SOBOROFF (voice-over): Both the study and my field trip made it clear that kids aren't learning history. Why that's the case and how to fix it is up for debate. Possibilities include apathetic students, how history is tested and the No Child Left Behind Act squeezing history out of the classroom in favor of math and reading. When I went to see the guy in charge of the Nation's Report Card he told me poor history scores are actually nothing new.

JACK BUCKLER, NATIONAL CENTER FOR EDUCATION STATISTICS: There's a core of kids who are outstanding. There's another small percent that our policymakers would call proficient. And then there's a big chunk of kids who are, you know, below that line. And that's not changed much.

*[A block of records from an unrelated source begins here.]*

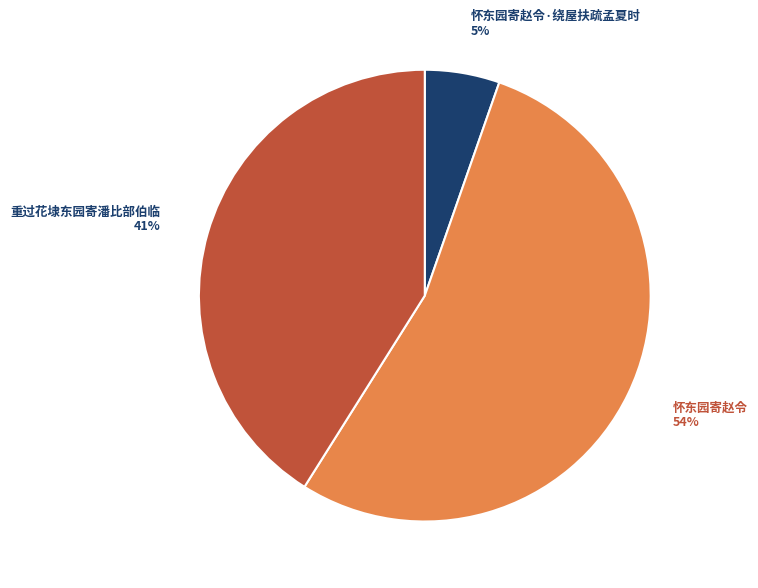

Is there any slice that represents more than half of the pie?

Yes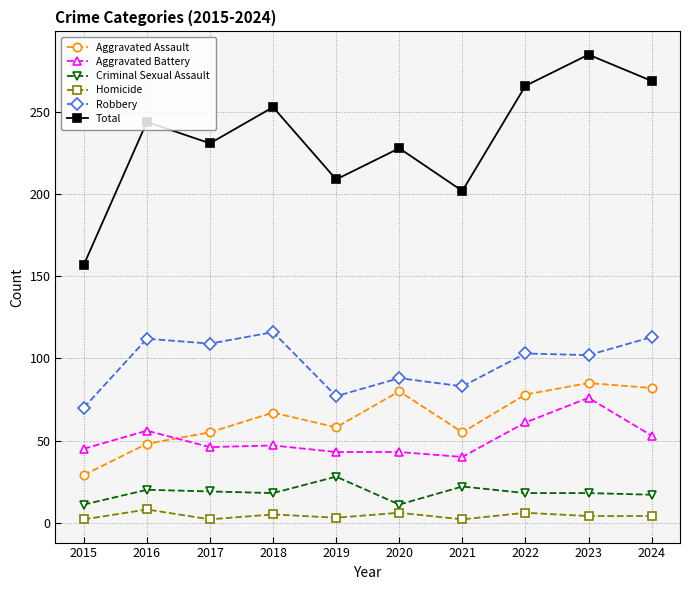

True or false: Total and Homicide cross at least once.

False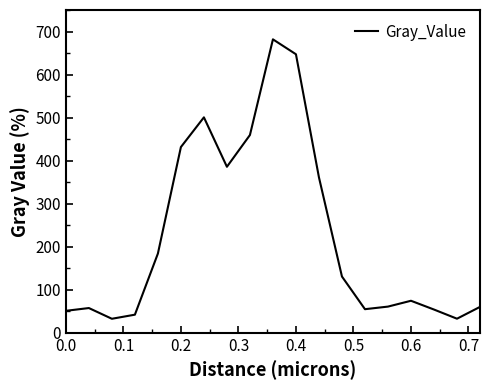

What is the minimum value shown in the chart?

32.5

UNIDENTIFIED MALE: Just going through a pile.

SOBOROFF: In Massachusetts, Will Fitzhugh publishes a journal highlighting the work of the core group of history gifted students and he thinks the history scores are troubling.

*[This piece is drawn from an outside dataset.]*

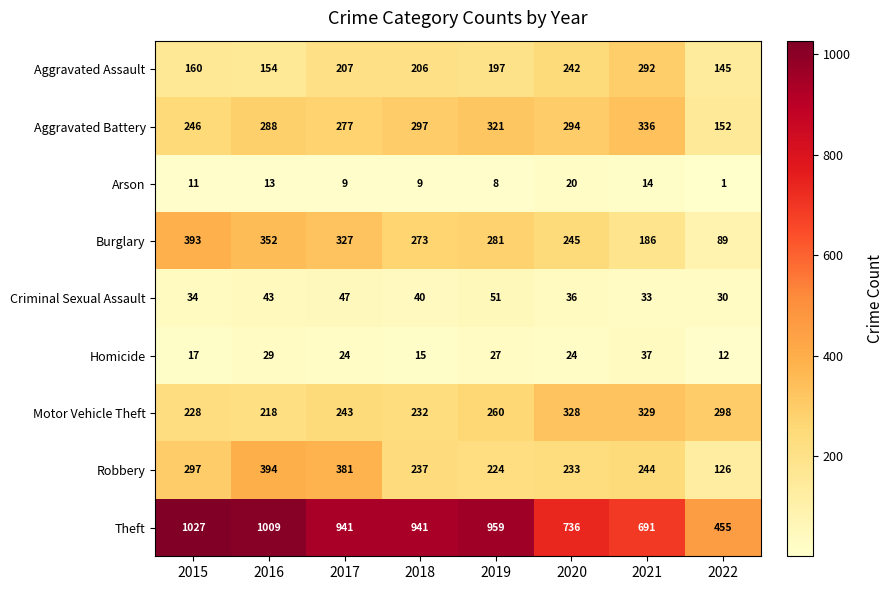

Count the number of categories in the chart.

8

WILL FITZHUGH, FOUNDER "THE CONCORD REVIEW": It's an old story. Nobody's doing anything to fix it.

SOBOROFF: I tracked down some of the bright young minds Fitzhugh spotlights to ask what advice they would give to a struggling history student.

UNIDENTIFIED MALE: They really should try to find the fun.

TIANAHAO HE, HISTORY STUDENT: When it comes down to it history is about people and people like us who shaped the course of this nation's history.

SOBOROFF: Maybe he's right. One option might be to keep reminding students that history is just that. All about people just like them.

For "Education Overtime" I'm Jacob Soboroff.

(END VIDEOTAPE)

HOLMES: All right. Do you think you would do well on that history test? You can check it out, it's on our Web site, cnn.com. You'll be able to see it there. We got some sample test questions up there for you. You check it out. Getting close to the bottom of the hour. A quick check of the day's headlines, next.

(COMMERCIAL BREAK)

HOLMES: All right. It's just three days left just under three days to raise the nation's current debt ceiling or we're going to have a problem. The House starts debate at noon Eastern on a proposal from Senate majority leader Harry Reid. A vote on that is expected sometime after 1:00 Eastern but it's not expected to pass. Actually, meanwhile, the Senate begins debate on Reid's plan at 1:00 Eastern.

Also over in Italy American Amanda Knox who is serving a 26-year sentence for murdering her British roommate, Meredith Kercher, is back in court today. Independent forensic experts are taking the stand in her appeal trial. They'll be cross examined by the prosecution after dropping a bombshell in court the experts testified the Italian team mishandled the case.

And I'll be back with you coming up at the top of the hour with more live news. But, right now, hand it over to the money folks.